- Honda Disclosure Policy (134KB)
Honda will engage in constructive dialogue with our shareholders, investors, and other stakeholders to further strengthen their trust in us, to achieve sustainable growth and to enhance our corporate value over the medium to long term, and to become “a company society wants to exist”.
We strive for fair disclosure at all times. In addition to disclosures required by the Companies Act, the Financial Instruments and Exchange Act, and other laws and regulations, we will disclose corporate information, including management strategies and business activities, in a timely and appropriate manner that will be useful to shareholders and investors in making investment decisions.
IR Promotion Structure
Dialogue with shareholders shall be administrated by the Accounting and Finance department, and be controlled by the Director or Executive Officer in charge of the Accounting and Finance department.
The President, Vice President as well as top management from the business and technology areas are also actively engaged in dialogue with shareholders and investors.
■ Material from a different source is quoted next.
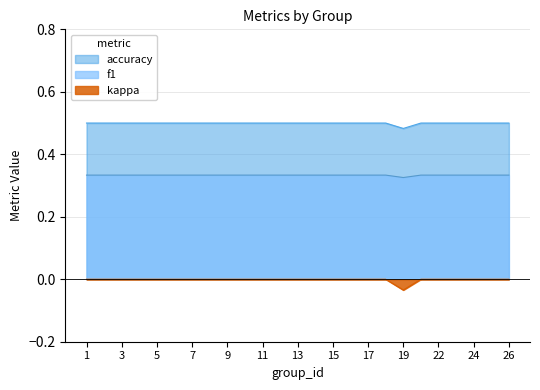

What is the maximum value shown in the chart?

0.5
In addition, we have an IR office in New York to serve as a point of contact with investors in Europe and the United States.
Cooperation with Related Departments
In order to engage in appropriate dialogue with shareholders, the Accounting and Finance department shall exchange information periodically and establish an organic cooperation system with the relevant departments within the Company.
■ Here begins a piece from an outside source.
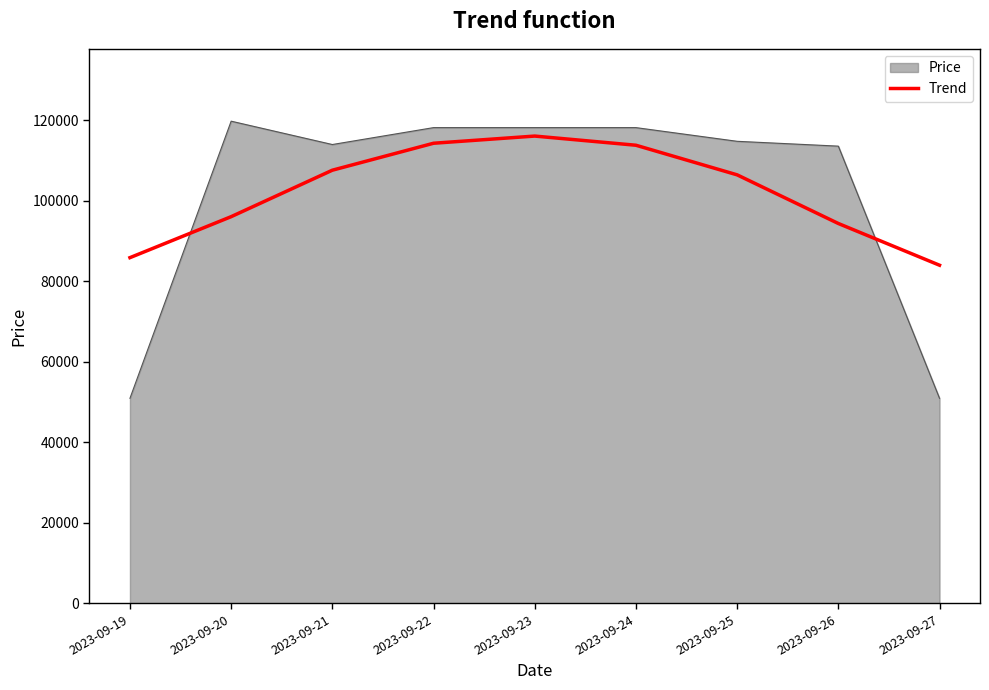

Which series changed the most between 2023-09-21 and 2023-09-23?

Trend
Information Disclosure Methods
In order to deepen the understanding by shareholders and investors regarding the business of the Company Group, the Company shall proactively and continuously undertake the holding of financial results briefings, the provision of information on the Company’s website, the explanation of business reports at shareholders’ meetings, etc., factory tours for shareholders and so on.
To prevent leaks of financial information during the preparation period for the announcement of financial results and to ensure fairness in the disclosure of information, we have designated the four weeks following the last day of the business quarter to the day of the announcement of financial results as a "quiet period" during which we refrain from making comments or answering questions related to its financial results.
Feedback Structure within the Company
Shareholders’ views which have been recognized through dialogue shall be fed back to the management team periodically.
We also share the valuable feedback from our stakeholders with the related departments and utilize it to formulate management strategies to further improve corporate value.
Prevention of Insider Trading
The contact persons of the Accounting and Finance department who engage in dialogue with shareholders shall receive training on the handling of insider information and confidential information, and engage in appropriate dialogue with shareholders in compliance with the relevant internal rules of the Company.